No access into Vista RTM from Domain

G

Guest

We have two clients running Windows Vista RTM. Both are joined to Windows
2003 domain. Both clients can ping XP and 2003 server stations as well as
browse their shares. However, a ping or share browsing from any server or XP
station to either of the Vista clients does not work. The ping will resolve
the name of the Vista client, but will timeout on the response. Firewall is
disabled on both clients by Group Policy. The users that are logged into the
Vista clients are Domain Admins, Enterprise Admins, etc. Any help would be
greatly appreciated.
 
G

Guest

RESOLUTION:
The sssue was caused by the Windows Firewall service not running (ie -
Stopped). When we manually attempted to start the service, we received error
1297.

We were able to narrow it down to one setting in Group Policy: User Rights
Assignment -> Adjust memory quotas for a process.

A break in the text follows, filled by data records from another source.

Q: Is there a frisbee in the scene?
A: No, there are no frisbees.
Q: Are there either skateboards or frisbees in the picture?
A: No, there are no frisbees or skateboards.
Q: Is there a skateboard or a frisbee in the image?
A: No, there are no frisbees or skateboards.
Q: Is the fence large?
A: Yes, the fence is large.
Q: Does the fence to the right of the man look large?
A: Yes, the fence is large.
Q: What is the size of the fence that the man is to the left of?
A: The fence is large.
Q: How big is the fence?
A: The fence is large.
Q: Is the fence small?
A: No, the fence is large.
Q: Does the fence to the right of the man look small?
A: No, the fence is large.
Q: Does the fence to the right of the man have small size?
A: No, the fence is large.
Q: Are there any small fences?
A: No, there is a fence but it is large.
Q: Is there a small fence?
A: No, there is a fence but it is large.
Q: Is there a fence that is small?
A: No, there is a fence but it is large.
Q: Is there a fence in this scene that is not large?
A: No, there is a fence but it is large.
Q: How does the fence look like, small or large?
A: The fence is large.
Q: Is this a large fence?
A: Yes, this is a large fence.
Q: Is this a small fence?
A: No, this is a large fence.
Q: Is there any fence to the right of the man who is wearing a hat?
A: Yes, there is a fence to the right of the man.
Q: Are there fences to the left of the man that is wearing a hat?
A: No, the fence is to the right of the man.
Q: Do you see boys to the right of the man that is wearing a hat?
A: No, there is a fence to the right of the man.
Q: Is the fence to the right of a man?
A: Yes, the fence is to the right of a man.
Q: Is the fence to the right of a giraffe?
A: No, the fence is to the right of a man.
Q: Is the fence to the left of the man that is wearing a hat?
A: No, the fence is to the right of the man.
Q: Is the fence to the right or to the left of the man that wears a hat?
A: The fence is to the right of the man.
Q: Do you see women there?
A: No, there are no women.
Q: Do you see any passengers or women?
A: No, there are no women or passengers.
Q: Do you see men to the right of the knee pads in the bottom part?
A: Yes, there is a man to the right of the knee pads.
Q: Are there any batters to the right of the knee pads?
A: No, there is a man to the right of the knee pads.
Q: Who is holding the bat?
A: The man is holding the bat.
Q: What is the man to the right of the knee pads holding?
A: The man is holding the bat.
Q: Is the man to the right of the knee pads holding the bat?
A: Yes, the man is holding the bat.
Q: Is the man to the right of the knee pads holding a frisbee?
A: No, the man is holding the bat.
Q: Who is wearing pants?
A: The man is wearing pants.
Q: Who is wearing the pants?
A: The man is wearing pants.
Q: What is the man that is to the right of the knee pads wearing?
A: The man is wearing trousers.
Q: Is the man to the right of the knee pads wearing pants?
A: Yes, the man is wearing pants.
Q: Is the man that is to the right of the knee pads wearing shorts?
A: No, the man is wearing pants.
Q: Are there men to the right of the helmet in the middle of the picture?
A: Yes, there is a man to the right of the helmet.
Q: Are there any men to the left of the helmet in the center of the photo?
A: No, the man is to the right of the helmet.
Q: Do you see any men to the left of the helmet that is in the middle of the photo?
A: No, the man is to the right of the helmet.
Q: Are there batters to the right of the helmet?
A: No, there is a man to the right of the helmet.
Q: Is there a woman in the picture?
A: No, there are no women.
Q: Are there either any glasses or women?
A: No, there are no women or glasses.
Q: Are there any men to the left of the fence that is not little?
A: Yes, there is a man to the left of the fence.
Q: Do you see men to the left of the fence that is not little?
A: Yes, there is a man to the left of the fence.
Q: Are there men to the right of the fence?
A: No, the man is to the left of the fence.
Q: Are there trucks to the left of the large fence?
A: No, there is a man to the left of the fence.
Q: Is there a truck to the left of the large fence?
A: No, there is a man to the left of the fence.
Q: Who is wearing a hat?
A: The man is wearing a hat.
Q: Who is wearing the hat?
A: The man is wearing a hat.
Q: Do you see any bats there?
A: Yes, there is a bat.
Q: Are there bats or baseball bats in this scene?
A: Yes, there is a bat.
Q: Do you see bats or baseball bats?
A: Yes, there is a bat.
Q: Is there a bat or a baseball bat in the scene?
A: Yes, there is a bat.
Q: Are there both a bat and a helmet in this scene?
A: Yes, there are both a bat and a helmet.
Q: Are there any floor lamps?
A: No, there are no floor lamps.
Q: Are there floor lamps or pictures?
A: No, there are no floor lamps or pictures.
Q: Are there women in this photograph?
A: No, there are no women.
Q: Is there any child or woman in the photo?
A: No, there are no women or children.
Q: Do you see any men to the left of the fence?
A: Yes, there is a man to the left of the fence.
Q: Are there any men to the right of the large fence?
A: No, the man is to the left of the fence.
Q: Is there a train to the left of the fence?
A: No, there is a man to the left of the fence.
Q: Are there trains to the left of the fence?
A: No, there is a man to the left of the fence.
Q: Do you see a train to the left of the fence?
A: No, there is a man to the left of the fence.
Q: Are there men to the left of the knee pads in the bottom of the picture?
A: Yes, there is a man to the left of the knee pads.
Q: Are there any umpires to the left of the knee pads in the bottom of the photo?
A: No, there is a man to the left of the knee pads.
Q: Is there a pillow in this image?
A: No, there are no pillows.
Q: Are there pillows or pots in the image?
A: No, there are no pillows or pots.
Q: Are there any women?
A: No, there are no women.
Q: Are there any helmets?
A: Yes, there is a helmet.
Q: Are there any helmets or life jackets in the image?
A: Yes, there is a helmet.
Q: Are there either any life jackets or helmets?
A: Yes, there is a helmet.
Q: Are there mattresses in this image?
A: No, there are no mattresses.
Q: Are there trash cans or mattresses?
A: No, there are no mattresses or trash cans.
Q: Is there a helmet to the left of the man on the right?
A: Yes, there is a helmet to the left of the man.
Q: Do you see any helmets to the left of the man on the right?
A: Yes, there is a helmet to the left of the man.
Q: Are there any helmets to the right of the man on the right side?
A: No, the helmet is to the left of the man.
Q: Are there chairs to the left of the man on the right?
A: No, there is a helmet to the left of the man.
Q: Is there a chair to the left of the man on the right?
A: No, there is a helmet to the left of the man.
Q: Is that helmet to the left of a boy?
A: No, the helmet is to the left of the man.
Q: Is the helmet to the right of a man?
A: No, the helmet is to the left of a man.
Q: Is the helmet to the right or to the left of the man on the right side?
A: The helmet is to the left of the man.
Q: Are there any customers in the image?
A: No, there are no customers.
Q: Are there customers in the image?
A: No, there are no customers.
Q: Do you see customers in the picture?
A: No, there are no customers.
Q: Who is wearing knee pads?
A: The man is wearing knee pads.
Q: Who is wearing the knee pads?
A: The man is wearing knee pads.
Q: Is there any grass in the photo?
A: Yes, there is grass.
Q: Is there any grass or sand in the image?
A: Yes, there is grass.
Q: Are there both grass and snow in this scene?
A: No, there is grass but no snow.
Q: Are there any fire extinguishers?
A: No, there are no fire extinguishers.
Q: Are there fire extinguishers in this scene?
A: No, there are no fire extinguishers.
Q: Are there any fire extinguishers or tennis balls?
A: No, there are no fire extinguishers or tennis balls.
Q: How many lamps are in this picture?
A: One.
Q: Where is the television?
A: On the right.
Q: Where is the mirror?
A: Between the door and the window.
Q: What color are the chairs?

The security setting for this option is usually set to Local Service,
Network Service, Administrators. In our case, our domain policy edits this
setting to only include Administrattors.

By changing the policy so that this setting is not configured, it is
automatically set back to the default.

After a reboot of the pc and a gpupdate which we run at logon, we saw our
Firewall Service was started. Now we are able to Turn Off the firewall via
the Network Center, but leave the service running.

With this in place, we can ping and browse admin shares from any pc to our
vista clients.
 
B

Bruce Sanderson

Good to see you got your network working with Vista. A couple of questions
for my enlightenment:

1. Group policies are always refreshed during the Windows startup process,
so I'm puzzled by "a gpupdate which we run at logon". Is there a particular
problem that doing this in a startup script as well solves?

2. Vista (and XP SP2, Windows 2003 SP1) networking all works with the
Windows Firewall enabled - I do this on all my computers at home and also at
work If you take "special" action, you can also have the benefit of having
the Windows Firewall enabled on Windows 2003 SP1 Domain Controllers (see KB
article 555381), so I'm wondering why you want to disable it.

--
Bruce Sanderson MVP Printing
http://members.shaw.ca/bsanders

It is perfectly useless to know the right answer to the wrong question.
 
B

Bruce Sanderson

I suspect what was meant is "Not Defined". Most GPO settings have "Not
Configured", "Enabled" or "Disabled" settings, but those in User Rights
Assignment are either "Defined" or "Not Defined".

Double click on "Adjust memory quotas for a process" and remove the check
mark from "Define these policy settings".

If you are looking at the "Local Security Policy" on a Vista workstation (as
opposed to a Group Policy in a Domain via Group Policy Management Console) -
e.g. Start, Administrative Tools, right click Local Security Policy, select
Run as Administrator - the only choice you have is to modify the group
list - there is no check box as there is with GPMC in a Domain.

The default groups with this "right" are:
Administrators
LOCAL SERVICE
NETWORK SERVICE

--
Bruce Sanderson MVP Printing
http://members.shaw.ca/bsanders

It is perfectly useless to know the right answer to the wrong question.